▶ _Tasks and exercises_
(a) In the thread on storing a crop, why does one reply say to make sure the buds are good and dry before putting them in mason jars? Answer in one to three sentences.
(b) Rewrite everything in the thread on storing a crop from "## dman1234 (Nov" down to "still taste great.", replacing "mason jars" with "glass jars".
(c) In the thread on storing a crop, how long does the user usandthem say weed has been kept in Mason jars?

-- Page text start --

# how to store my crop?



## juniorgrower (Oct 14, 2011)

Can anyone tell me how to store away some of my crop for a later date?  I was wondering how long it will keep in an air tight jar?   I want to save some of my best buds for the winter months.  Thanks


----------



## Locked (Oct 14, 2011)

juniorgrower said:
			
		

> Can anyone tell me how to store away some of my crop for a later date?  I was wondering how long it will keep in an air tight jar?   I want to save some of my best buds for the winter months.  Thanks



Hve you checked out the stickies in this section?


----------



## pcduck (Oct 14, 2011)

Mason/Ball jars work great :aok:


----------



## 4u2sm0ke (Oct 14, 2011)

good mason jars...be sure its good and dry in there..or you will open a can of crap


take care and be safe


----------



## juniorgrower (Oct 14, 2011)

Thanks for the quick reply all.  I cure them in glass jars with screw on lids, letting them breath for ten to fifteen minutes a few times a day.  I am glad to hear that I can just keep them in the jars for a rainy day.


----------



## usandthem (Nov 1, 2011)

I have kept weed in Mason jars for up to 4 years. Doesn't hurt it a bit.


----------



## dman1234 (Nov 1, 2011)

"Store it in a cool dry place"

The Travelling Wilburys


----------



## ozzydiodude (Nov 1, 2011)

Got buds 2 yrs old in mason jars that still taste great.


----------



## SKAGITMAGIC (Nov 1, 2011)

The tillia food saver (suck and seal) has a device the Mrs. uses with canning jars that sucks all the air out of the jars, she heats the lids on the stove in water just like canning, a year later when you open it it sounds like opening a can of coffee, and the fragrance, is wow!! I'd use a good hygrometer if I was new at feeling  my girls buds!!  Don't wanna rush things!!


----------

-- Page text end --
-- Record set start --

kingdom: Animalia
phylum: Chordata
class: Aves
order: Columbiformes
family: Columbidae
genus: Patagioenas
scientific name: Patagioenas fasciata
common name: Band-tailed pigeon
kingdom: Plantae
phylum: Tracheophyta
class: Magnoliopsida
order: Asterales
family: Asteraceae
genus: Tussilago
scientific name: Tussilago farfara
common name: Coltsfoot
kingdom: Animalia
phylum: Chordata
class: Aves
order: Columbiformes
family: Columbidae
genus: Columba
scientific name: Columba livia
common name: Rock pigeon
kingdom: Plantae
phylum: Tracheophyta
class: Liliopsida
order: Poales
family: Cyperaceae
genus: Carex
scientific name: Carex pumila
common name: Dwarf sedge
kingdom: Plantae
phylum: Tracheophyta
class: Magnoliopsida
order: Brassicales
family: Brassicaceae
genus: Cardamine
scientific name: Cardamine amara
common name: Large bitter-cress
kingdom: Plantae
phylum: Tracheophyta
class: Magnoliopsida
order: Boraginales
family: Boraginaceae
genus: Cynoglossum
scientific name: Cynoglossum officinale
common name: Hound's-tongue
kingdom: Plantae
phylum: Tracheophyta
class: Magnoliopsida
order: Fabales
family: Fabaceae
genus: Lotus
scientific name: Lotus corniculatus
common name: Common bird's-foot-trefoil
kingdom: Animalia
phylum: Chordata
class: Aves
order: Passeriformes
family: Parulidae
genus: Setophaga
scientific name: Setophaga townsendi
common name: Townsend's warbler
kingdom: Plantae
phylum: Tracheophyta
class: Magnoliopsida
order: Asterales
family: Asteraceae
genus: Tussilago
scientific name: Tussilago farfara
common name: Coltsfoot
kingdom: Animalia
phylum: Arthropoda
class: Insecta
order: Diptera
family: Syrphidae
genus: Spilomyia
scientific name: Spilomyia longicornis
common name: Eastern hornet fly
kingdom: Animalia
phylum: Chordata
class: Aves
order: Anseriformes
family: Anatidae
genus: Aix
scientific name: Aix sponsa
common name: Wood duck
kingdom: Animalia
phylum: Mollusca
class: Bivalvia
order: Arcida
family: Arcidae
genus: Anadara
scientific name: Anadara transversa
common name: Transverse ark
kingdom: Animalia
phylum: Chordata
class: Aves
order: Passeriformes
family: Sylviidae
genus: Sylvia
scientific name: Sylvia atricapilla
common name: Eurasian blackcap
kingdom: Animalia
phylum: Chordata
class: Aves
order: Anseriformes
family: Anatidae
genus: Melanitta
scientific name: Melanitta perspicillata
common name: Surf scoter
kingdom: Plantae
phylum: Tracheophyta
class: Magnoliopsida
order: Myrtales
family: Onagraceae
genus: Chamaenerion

-- Record set end --

▶ _Worked solutions_
(a) If the buds are not dry enough, that reply warns, you will open a can of crap.

(b)
## dman1234 (Nov 1, 2011)

"Store it in a cool dry place"

The Travelling Wilburys


----------



## ozzydiodude (Nov 1, 2011)

Got buds 2 yrs old in glass jars that still taste great.

(c) Up to 4 years.